* TEXTAUSZUG *
Ein verstörendes Erlebnis für ihn. «Ich bekam es mit der Angst zu tun, schliesslich war ich auch der Dunkle unter den Kindern. Anders als der italienische Bub hatte ich aber bereits Freunde und konnte mich gut wehren.»
Schlechter erging es seiner Schwester. Die Dunklere der drei Kinder sei oft auf dem Heimweg von den anderen verhauen worden, sagt Samir. Auch hätten Schulkinder ihn und seine Geschwister immer wieder als «Ausländer» beschimpft und ausgegrenzt.
Weil ein Teil seines Dok-Films mit Animationen dargestellt wird, will Samir heute zumindest ein paar Fotos machen, die der Produktionsfirma als Vorlage fürs Video dienen. Also tritt er unbeirrt mitten in den Schulhof und fotografiert zwischen einer Horde spielender Kinder die Umgebung.

* ARBEITSAUFTRÄGE *
a. Fassen Sie den Textauszug über Samirs Schulzeit in zwei Sätzen zusammen.
b. Wer wurde laut dem Textauszug über Samirs Schulzeit oft auf dem Heimweg von den anderen verhauen?
c. Nehmen Sie den Textauszug über Samirs Schulzeit nach seinem letzten Satz wieder auf und schreiben Sie ihn weiter.

* DATENSATZ *
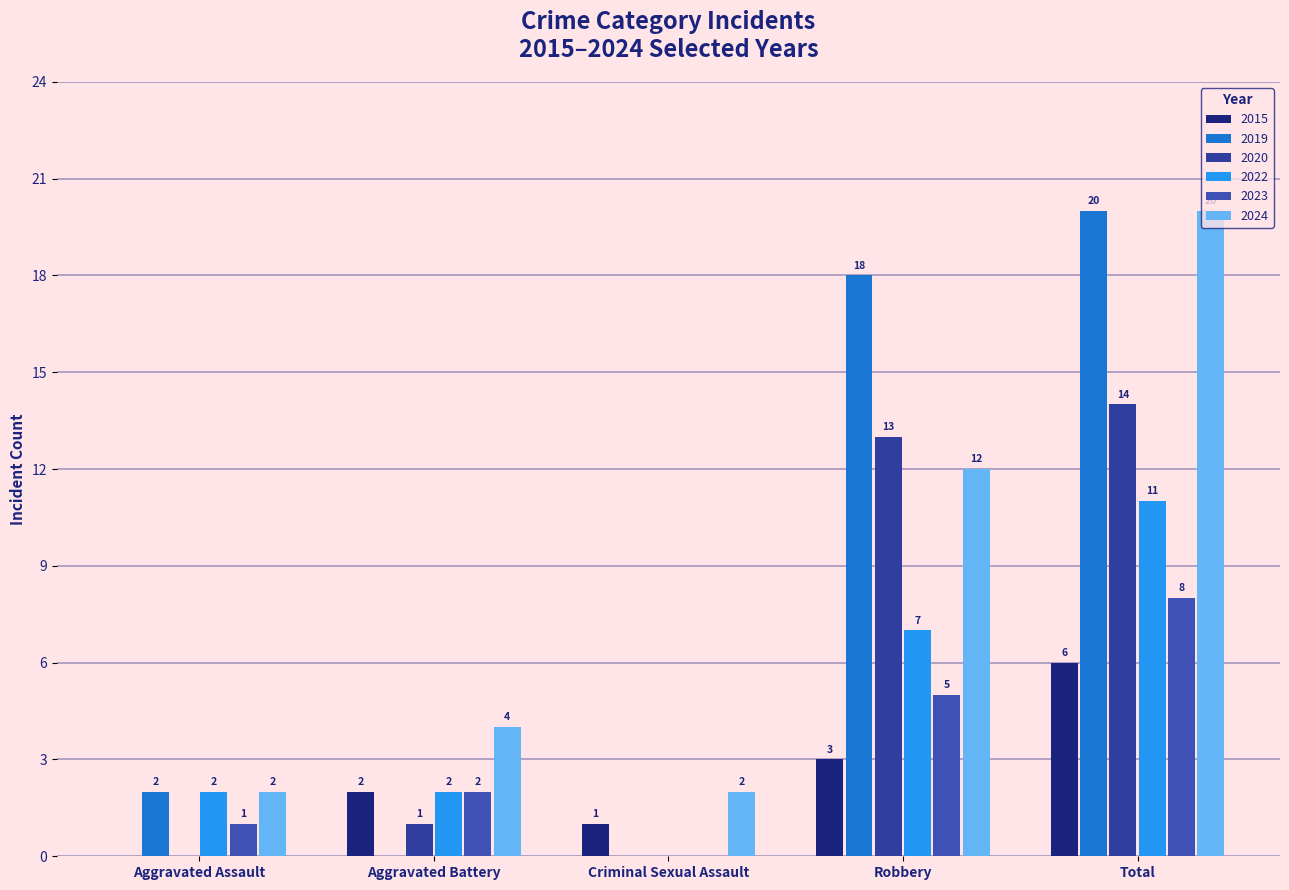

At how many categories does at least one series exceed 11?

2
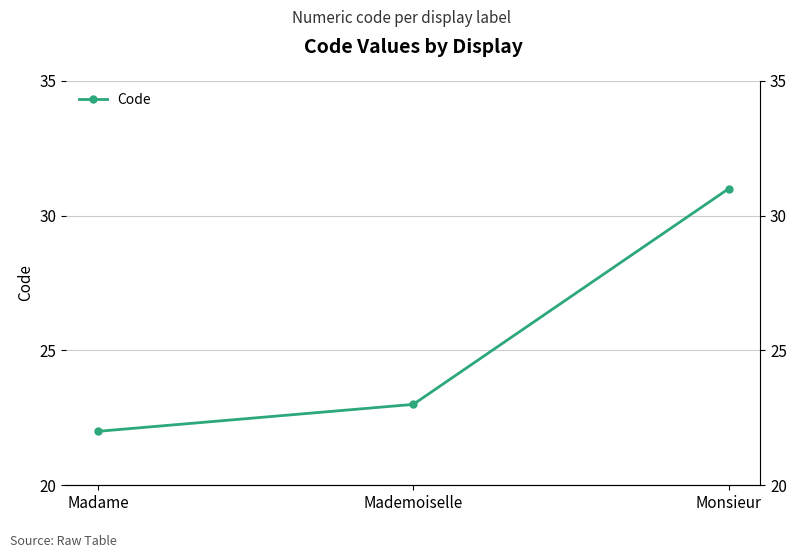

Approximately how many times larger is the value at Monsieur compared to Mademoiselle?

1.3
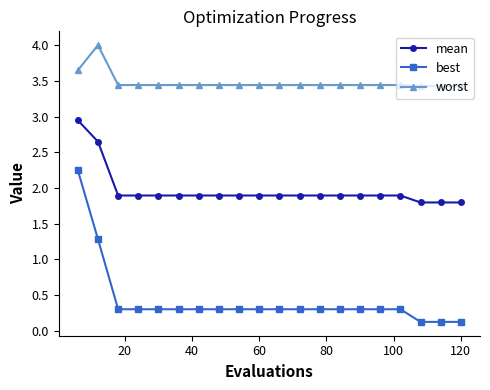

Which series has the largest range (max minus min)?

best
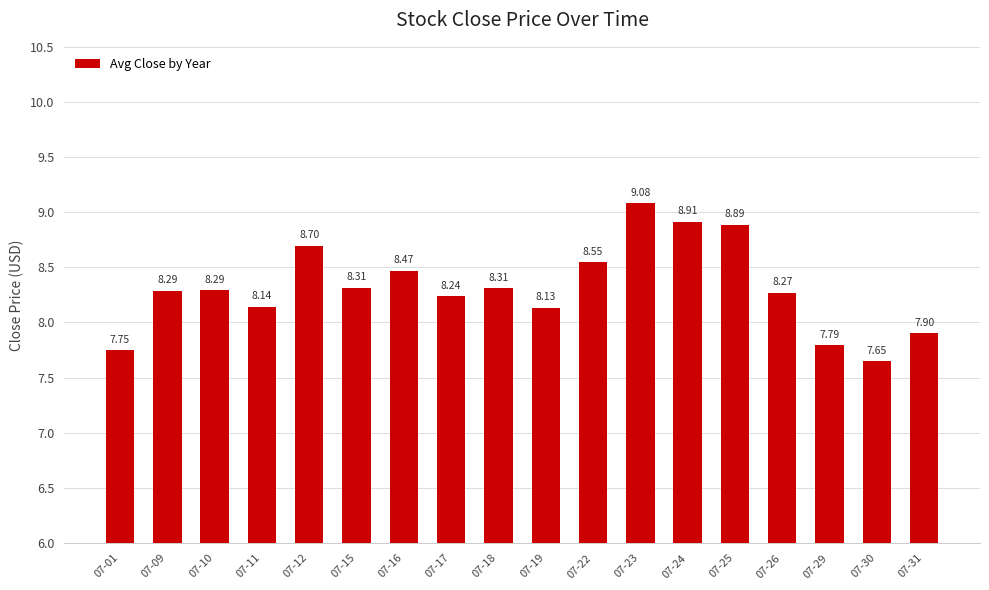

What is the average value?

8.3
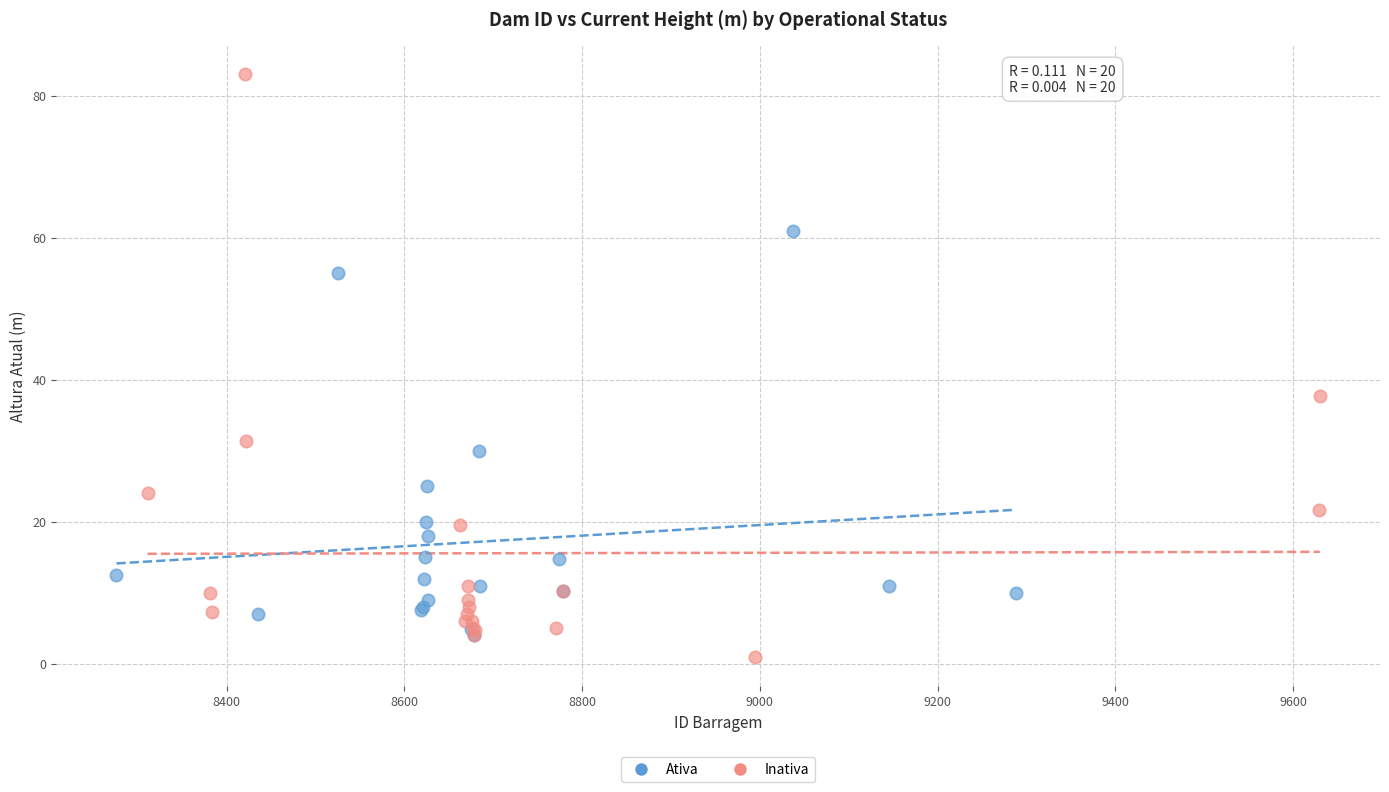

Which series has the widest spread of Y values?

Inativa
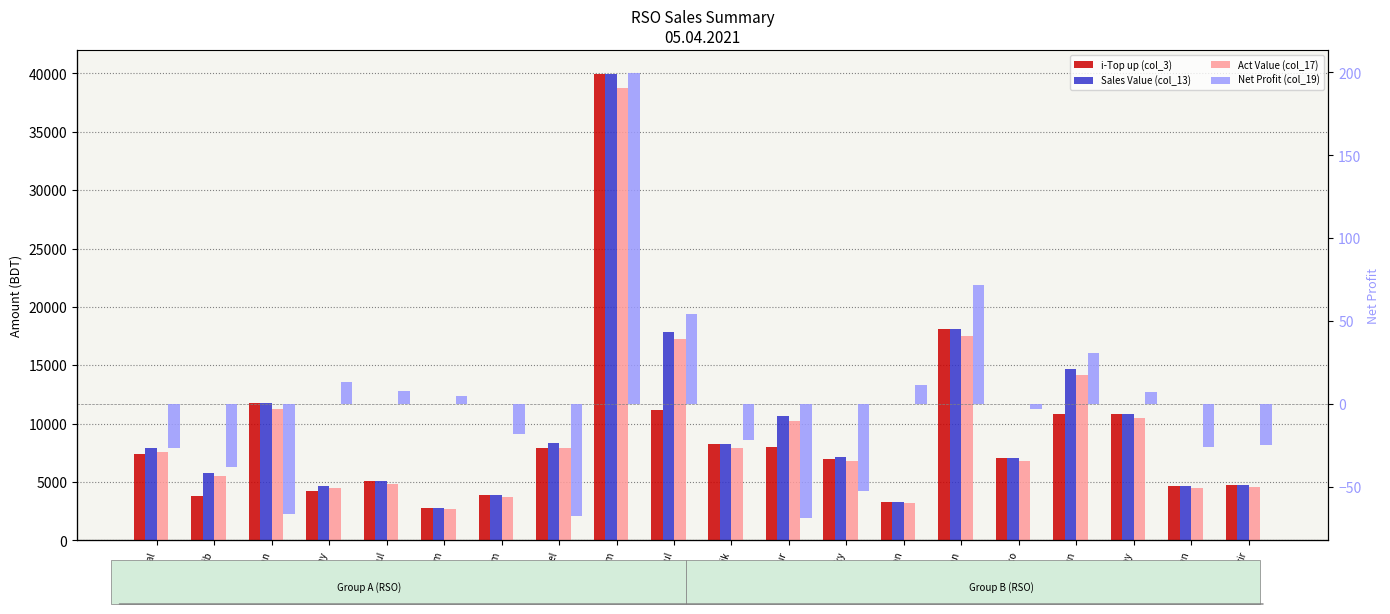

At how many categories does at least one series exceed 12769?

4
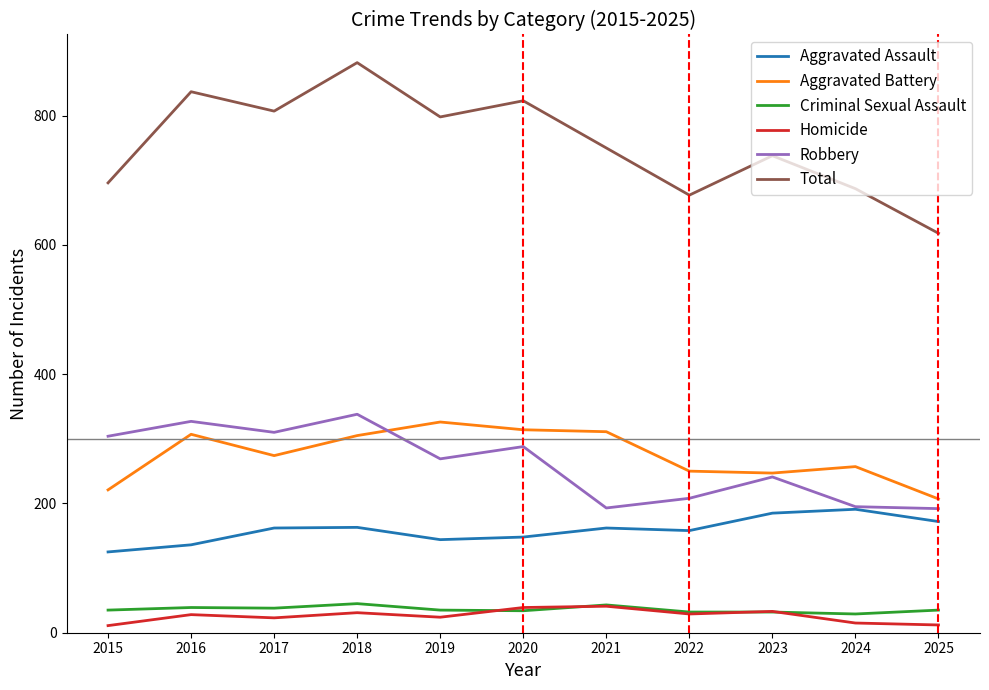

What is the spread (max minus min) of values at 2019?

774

* ANTWORTEN JE AUFGABE *
a. Samir bekam als dunkles Kind Angst, konnte sich aber anders als der italienische Bub dank seiner Freunde gut wehren, während seine dunklere Schwester oft auf dem Heimweg verhauen wurde und Schulkinder die Geschwister als «Ausländer» beschimpften und ausgrenzten. Weil sein Dok-Film teilweise mit Animationen dargestellt wird, fotografiert er heute mitten im Schulhof zwischen spielenden Kindern die Umgebung als Vorlage für die Produktionsfirma.

b. Seine Schwester, die Dunklere der drei Kinder.

c.
Verleugnung der Herkunft
Danach steigt er wieder ins Auto, um seinen ehemaligen Schulweg abzufahren. Bei der Einfahrt zur Bergstrasse bremst er ab. Ob es die Bäckerei noch gibt? Nein. Danach ist er überrascht, dass die Alpenstrasse weiterhin Alpenstrasse heisst. Hier hätten früher die «Meh-Bessere» gewohnt, auch einer seiner Schulkollegen, mit dem er oft gespielt habe.
Vor lauter Reden merkt er nicht, dass hinter ihm schon drei Autos seinem Schleichtempo folgen. An seine Kindheit erinnert sich Samir gern. Dübendorf, damals dörflicher als heute, habe ihm beim Schweizerdeutsch-Lernen geholfen. «Grüezi» hier und da – er sei jeweils schnell in den Austausch mit anderen gekommen.
Dabei geholfen hat auch die Neugier der Anwohner. In seiner Kindheit habe es noch nicht viele Ausländer im Quartier gehabt, sagt Samir. Er fiel auf mit seinem schwarzen Haar und dem dunkleren Teint und wurde oft nach seiner Herkunft gefragt. «Ich bin Schweizer, meine Mutter ist Schweizerin», habe er geantwortet. «Natürlich stimmte das nicht ganz, aber als Kind wollte ich kein Aussenseiter sein.»
Begegnung mit Fremdenfeindlichkeit
In die Aussenseiterrolle fühlte er sich gedrängt, als die Schwarzenbach-Initiative lanciert wurde (siehe Box). 15 war Samir zu der Zeit. Ständig sei James Schwarzenbach in den Nachrichten gekommen.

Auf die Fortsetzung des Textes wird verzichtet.